*To-do item*:
Reproduce everything from "Ten trade union" down to "officer was dismissed." in the article about the union leaders' letter to Ruskin College.

*Extract*:

*** Block opens ***

Ten trade union leaders have written to Ruskin College in Oxford, urging it to drop all disciplinary proceedings and a threat of redundancy against staff after a trade union branch officer was dismissed.
According to the letter, signed by the general secretaries of the Napo, BFAWU, FBU, NUJ, NEU, PCS, POA, RMT, UCU and URTU unions (listed in full below), the signatories want to “raise our profound concerns about the way Ruskin College management appears to be victimising trade union reps from the University and College Union (UCU)”.
Union action: Staff 'held to ransom' by college over new contracts
They add that given the proud history of the college, they are concerned that “this course of action is not only wrong in itself, but also risks undermining the founding principles of the institution”.
The letter states: “As we understand it, three reps have been placed under unwarranted disciplinary investigation, whilst a further two union members have been placed at risk of redundancy. If financial circumstances are difficult, we would expect management to enter into serious discussions to explore a way of resolving the situation. There can never be an excuse to victimise or harass trade union reps.”

*** Block closes ***

*Supplied records*:
*** Block opens ***

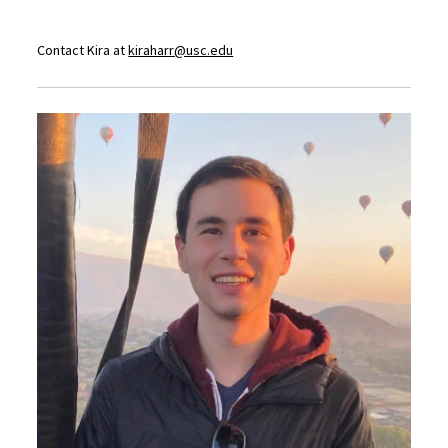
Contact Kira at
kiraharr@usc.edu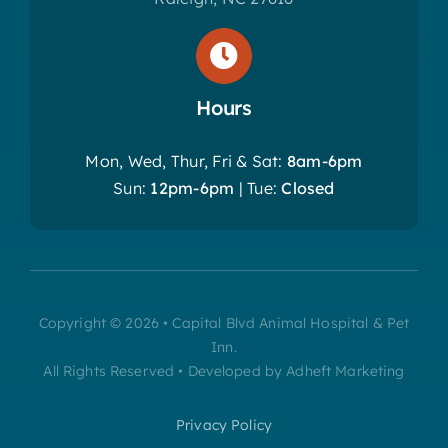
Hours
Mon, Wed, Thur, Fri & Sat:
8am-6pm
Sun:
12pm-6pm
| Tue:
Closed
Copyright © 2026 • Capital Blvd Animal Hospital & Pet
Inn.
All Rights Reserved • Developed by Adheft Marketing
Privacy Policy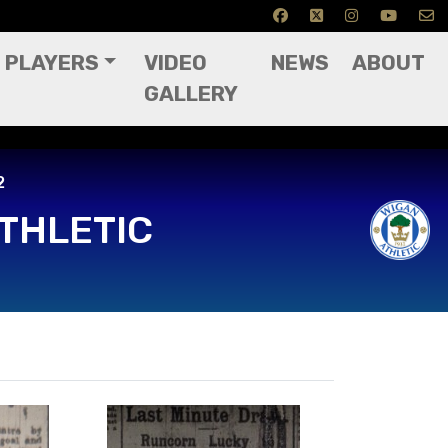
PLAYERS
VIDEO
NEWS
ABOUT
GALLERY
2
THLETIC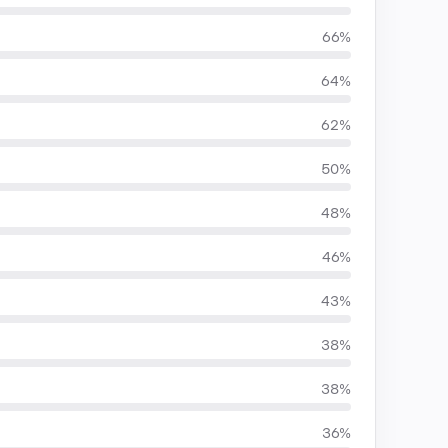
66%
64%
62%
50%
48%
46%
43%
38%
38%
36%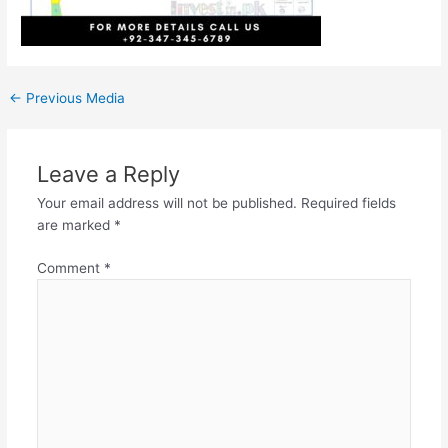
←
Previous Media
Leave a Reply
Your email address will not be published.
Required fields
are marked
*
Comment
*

*** Block closes ***
*** Block opens ***

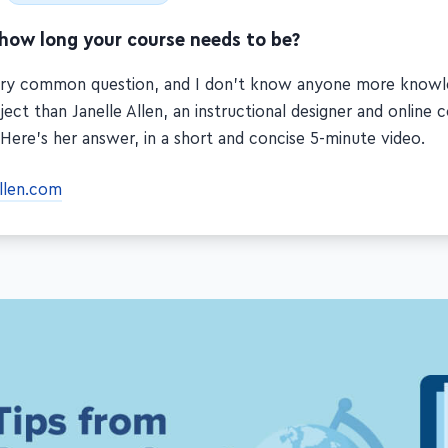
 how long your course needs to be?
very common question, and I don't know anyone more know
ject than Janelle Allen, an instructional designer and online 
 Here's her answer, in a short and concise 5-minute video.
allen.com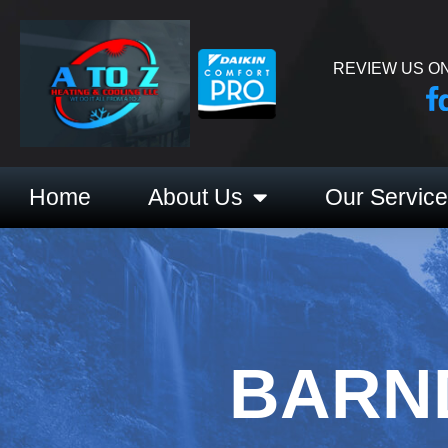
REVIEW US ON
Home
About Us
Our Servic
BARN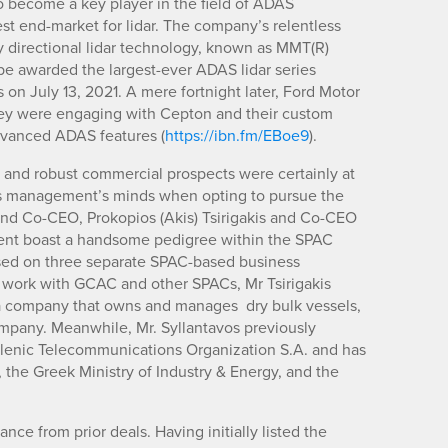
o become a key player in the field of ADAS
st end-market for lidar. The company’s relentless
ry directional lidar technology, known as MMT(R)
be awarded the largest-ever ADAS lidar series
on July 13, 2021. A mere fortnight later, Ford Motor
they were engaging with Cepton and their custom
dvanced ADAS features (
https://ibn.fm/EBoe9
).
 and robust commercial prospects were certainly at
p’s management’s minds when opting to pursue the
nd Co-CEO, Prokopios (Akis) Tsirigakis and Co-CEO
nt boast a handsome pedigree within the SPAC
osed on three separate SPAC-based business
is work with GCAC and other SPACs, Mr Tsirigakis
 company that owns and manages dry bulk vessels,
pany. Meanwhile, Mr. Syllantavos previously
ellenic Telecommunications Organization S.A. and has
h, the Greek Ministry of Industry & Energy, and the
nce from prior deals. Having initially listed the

*** Block closes ***

*Result for this exercise*:
Ten trade union leaders have written to Ruskin College in Oxford, urging it to drop all disciplinary proceedings and a threat of redundancy against staff after a trade union branch officer was dismissed.